Certificate Status Checks
A PKI-based CA infrastructure provides two ways to check if a certificate has been revoked, namely the OCSP and the CRL, which work in slightly different ways.
As we are planning for when traditional key types are no longer secure, these methods for communicating if certificates have been revoked will also need updating to include Post-Quantum-Safe certificates. Otherwise, malicious parties could try to falsely prove that valid certificates have been revoked or erase the revocation of certificates which should no longer be trusted.
A CRL is a file, published by a CA, which includes a list of certificates which have been revoked. This list is signed by the issuing certificate, to ensure the client can trust it. Again, the signature of the CRL is bigger than the current CRLs with RSA/ECC keys. However, this is unlikely to cause significant issues, as CRLs can become quite large when the issuing CA has processed a large number of revocations.
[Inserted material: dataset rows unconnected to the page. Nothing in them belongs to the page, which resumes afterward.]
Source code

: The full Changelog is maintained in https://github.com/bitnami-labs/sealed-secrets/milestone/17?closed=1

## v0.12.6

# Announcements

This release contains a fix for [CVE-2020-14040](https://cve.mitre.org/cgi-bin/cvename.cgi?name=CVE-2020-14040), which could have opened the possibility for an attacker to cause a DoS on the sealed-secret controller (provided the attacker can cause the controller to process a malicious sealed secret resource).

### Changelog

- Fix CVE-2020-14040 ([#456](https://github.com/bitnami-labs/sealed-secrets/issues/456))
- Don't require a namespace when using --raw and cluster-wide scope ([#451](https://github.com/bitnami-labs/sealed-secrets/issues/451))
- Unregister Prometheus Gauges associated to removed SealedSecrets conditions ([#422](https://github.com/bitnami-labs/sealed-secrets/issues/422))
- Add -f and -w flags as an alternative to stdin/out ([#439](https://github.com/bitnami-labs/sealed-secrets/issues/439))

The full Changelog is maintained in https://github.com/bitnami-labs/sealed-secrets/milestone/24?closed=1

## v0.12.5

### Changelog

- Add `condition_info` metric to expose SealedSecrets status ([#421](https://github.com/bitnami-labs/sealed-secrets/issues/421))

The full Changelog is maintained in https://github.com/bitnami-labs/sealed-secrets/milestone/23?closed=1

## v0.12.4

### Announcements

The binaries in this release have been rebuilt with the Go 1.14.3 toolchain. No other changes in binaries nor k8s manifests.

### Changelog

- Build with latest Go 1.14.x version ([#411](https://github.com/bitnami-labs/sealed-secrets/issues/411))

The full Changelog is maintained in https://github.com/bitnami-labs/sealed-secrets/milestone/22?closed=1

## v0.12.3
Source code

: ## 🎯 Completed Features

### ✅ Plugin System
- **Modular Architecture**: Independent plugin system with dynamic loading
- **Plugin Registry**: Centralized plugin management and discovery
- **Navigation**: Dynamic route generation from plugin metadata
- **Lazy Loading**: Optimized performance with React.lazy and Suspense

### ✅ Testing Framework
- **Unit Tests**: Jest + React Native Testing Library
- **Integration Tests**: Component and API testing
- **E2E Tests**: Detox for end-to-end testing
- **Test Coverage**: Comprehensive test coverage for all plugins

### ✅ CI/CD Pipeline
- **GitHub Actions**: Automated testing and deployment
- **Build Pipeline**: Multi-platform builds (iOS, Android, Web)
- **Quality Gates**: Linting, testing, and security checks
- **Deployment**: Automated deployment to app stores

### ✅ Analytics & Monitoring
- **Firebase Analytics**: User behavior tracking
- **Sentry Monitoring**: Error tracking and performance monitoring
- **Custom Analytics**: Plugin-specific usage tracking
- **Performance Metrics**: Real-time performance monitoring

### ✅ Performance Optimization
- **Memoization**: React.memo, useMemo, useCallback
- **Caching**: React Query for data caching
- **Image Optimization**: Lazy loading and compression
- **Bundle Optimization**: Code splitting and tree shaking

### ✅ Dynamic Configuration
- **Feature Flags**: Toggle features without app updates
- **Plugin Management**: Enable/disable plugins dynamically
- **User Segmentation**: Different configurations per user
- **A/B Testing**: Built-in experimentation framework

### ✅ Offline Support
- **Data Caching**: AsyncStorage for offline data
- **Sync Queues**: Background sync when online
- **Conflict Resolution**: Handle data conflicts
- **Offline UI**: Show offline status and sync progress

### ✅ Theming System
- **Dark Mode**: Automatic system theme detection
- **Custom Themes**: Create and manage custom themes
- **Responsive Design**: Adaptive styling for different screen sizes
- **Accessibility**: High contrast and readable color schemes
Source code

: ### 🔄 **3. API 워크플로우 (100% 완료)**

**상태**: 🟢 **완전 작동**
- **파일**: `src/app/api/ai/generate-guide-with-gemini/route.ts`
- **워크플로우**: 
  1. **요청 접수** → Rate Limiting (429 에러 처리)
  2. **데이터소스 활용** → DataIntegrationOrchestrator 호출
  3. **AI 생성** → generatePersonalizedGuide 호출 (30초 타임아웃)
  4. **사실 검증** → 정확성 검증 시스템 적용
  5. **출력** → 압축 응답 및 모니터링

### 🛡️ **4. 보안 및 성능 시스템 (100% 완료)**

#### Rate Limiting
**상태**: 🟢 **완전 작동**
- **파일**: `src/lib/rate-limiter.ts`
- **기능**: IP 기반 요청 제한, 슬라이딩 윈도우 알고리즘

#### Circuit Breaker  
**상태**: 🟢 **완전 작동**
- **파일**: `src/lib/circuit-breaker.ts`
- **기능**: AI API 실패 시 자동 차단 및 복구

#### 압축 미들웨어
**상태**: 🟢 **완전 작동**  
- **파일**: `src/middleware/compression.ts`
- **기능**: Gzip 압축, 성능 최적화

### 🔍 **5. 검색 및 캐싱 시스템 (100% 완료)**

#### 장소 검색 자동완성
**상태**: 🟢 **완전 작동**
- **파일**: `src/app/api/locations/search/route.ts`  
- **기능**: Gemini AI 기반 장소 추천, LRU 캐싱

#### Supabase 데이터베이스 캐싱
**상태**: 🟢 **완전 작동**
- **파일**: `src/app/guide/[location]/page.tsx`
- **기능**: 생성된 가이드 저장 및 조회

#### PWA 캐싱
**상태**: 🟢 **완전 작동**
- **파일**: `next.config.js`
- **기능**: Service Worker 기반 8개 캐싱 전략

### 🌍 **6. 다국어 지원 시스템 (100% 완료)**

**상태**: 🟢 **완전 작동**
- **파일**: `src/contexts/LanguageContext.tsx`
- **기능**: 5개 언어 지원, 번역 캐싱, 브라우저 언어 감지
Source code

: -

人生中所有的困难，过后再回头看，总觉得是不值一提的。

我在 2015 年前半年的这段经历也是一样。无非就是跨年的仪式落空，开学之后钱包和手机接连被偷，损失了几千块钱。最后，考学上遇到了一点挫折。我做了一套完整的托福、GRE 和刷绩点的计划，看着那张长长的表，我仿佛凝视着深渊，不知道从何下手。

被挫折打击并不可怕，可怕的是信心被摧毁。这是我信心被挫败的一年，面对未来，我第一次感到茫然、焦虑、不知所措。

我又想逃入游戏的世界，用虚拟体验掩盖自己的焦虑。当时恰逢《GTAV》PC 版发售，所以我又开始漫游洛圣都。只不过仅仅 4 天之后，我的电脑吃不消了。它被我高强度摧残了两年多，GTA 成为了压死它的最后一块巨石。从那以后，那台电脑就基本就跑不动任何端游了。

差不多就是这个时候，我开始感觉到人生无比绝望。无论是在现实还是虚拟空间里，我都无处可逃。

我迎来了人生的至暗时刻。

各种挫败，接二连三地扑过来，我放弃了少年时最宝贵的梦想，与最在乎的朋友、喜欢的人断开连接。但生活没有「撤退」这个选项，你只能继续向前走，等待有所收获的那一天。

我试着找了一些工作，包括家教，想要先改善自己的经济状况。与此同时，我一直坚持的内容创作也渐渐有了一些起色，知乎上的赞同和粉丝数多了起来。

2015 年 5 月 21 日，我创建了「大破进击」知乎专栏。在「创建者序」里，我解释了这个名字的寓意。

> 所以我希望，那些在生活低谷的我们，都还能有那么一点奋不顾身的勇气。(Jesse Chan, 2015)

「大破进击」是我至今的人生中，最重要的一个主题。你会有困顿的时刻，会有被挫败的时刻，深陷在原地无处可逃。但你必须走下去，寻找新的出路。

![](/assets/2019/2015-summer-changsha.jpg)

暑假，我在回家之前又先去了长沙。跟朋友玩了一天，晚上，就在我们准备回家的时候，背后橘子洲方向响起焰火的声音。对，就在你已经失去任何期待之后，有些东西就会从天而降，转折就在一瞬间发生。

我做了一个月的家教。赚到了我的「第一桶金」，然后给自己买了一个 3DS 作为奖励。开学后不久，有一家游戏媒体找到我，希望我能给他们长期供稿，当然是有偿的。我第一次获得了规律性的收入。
The OCSP does a very similar job to a CRL, except it is a request and response model. A CA will host an OCSP service, and a client will query the service to check if a single certificate is still valid. The OCSP request shouldn't actually change, but the response will need to be updated. As with the actual certificate objects, the structure will stay the same as the current model, but the signatures and key will be much bigger.
Post-Quantum Computing is a rapidly emerging technology, and many organizations are keen to ensure that they are future-proofed for a Post-Quantum world. However, Post-Quantum-Safe certificates will look quite similar to the certificates that we use today. Preparing for this change will take a lot of cooperation between Certificate Authorities, Clients, and online devices to become familiar with this emerging technology, update our systems, and secure our communications for the future.
The primary uses of Post-Quantum-Safe certificates, and the processes involved in certificate provisioning and PKI security will remain much the same, while the main changes to be expected will actually revolve around updating security infrastructure and software to be able to support these new certificate types. Transitioning towards the use of Post-Quantum-Safe certificates will of course take some planning, but Post-Quantum-Safe certificates, CSRs and ACME requests, as well as revocation and status checks will all follow a familiar structure to what we already know and understand. Knowing what these certificates will look like is just one of many ways that we can prepare ourselves for the transition to a Post-Quantum future.
As this technology develops, GlobalSign is dedicated to ensuring that we are prepared, that your communications and digital certificates are secure, so that with the right support you can be confident that your organization is future-proofed through dedicated research and development into Post-Quantum computing.